*** Exercise data

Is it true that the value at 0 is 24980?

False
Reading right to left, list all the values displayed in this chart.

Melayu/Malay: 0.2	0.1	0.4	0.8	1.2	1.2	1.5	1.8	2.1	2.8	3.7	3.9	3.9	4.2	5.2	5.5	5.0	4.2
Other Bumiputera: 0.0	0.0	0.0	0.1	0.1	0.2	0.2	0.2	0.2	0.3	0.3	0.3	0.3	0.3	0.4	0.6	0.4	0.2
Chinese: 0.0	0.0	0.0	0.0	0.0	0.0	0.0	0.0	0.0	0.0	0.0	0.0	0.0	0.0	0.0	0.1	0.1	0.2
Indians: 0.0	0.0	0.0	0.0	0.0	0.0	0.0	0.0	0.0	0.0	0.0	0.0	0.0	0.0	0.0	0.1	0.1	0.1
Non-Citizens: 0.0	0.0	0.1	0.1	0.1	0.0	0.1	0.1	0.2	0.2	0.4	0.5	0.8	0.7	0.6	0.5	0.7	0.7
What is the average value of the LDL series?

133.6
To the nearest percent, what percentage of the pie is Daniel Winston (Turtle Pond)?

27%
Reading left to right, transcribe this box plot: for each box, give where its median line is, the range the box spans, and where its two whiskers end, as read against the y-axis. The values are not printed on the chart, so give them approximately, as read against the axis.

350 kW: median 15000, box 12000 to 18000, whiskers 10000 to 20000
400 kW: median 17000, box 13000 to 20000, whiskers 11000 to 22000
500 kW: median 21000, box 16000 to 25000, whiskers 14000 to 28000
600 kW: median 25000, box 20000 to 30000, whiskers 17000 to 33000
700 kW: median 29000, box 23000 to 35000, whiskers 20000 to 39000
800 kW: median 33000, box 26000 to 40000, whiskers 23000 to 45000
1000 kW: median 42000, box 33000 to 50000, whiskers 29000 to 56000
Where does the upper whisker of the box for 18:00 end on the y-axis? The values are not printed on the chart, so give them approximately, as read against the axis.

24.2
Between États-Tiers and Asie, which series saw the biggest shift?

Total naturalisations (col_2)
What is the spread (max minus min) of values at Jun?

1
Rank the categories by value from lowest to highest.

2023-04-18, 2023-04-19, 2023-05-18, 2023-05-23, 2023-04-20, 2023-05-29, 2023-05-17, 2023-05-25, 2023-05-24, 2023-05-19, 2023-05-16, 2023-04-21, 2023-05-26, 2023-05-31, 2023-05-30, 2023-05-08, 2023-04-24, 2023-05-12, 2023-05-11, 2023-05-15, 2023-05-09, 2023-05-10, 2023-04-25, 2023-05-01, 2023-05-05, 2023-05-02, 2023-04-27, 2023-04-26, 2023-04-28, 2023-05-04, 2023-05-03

******

Copy out all of the material above word for word, keeping every line in its original order.

**Task result:**
Is it true that the value at 0 is 24980?

False
Reading right to left, list all the values displayed in this chart.

Melayu/Malay: 0.2	0.1	0.4	0.8	1.2	1.2	1.5	1.8	2.1	2.8	3.7	3.9	3.9	4.2	5.2	5.5	5.0	4.2
Other Bumiputera: 0.0	0.0	0.0	0.1	0.1	0.2	0.2	0.2	0.2	0.3	0.3	0.3	0.3	0.3	0.4	0.6	0.4	0.2
Chinese: 0.0	0.0	0.0	0.0	0.0	0.0	0.0	0.0	0.0	0.0	0.0	0.0	0.0	0.0	0.0	0.1	0.1	0.2
Indians: 0.0	0.0	0.0	0.0	0.0	0.0	0.0	0.0	0.0	0.0	0.0	0.0	0.0	0.0	0.0	0.1	0.1	0.1
Non-Citizens: 0.0	0.0	0.1	0.1	0.1	0.0	0.1	0.1	0.2	0.2	0.4	0.5	0.8	0.7	0.6	0.5	0.7	0.7
What is the average value of the LDL series?

133.6
To the nearest percent, what percentage of the pie is Daniel Winston (Turtle Pond)?

27%
Reading left to right, transcribe this box plot: for each box, give where its median line is, the range the box spans, and where its two whiskers end, as read against the y-axis. The values are not printed on the chart, so give them approximately, as read against the axis.

350 kW: median 15000, box 12000 to 18000, whiskers 10000 to 20000
400 kW: median 17000, box 13000 to 20000, whiskers 11000 to 22000
500 kW: median 21000, box 16000 to 25000, whiskers 14000 to 28000
600 kW: median 25000, box 20000 to 30000, whiskers 17000 to 33000
700 kW: median 29000, box 23000 to 35000, whiskers 20000 to 39000
800 kW: median 33000, box 26000 to 40000, whiskers 23000 to 45000
1000 kW: median 42000, box 33000 to 50000, whiskers 29000 to 56000
Where does the upper whisker of the box for 18:00 end on the y-axis? The values are not printed on the chart, so give them approximately, as read against the axis.

24.2
Between États-Tiers and Asie, which series saw the biggest shift?

Total naturalisations (col_2)
What is the spread (max minus min) of values at Jun?

1
Rank the categories by value from lowest to highest.

2023-04-18, 2023-04-19, 2023-05-18, 2023-05-23, 2023-04-20, 2023-05-29, 2023-05-17, 2023-05-25, 2023-05-24, 2023-05-19, 2023-05-16, 2023-04-21, 2023-05-26, 2023-05-31, 2023-05-30, 2023-05-08, 2023-04-24, 2023-05-12, 2023-05-11, 2023-05-15, 2023-05-09, 2023-05-10, 2023-04-25, 2023-05-01, 2023-05-05, 2023-05-02, 2023-04-27, 2023-04-26, 2023-04-28, 2023-05-04, 2023-05-03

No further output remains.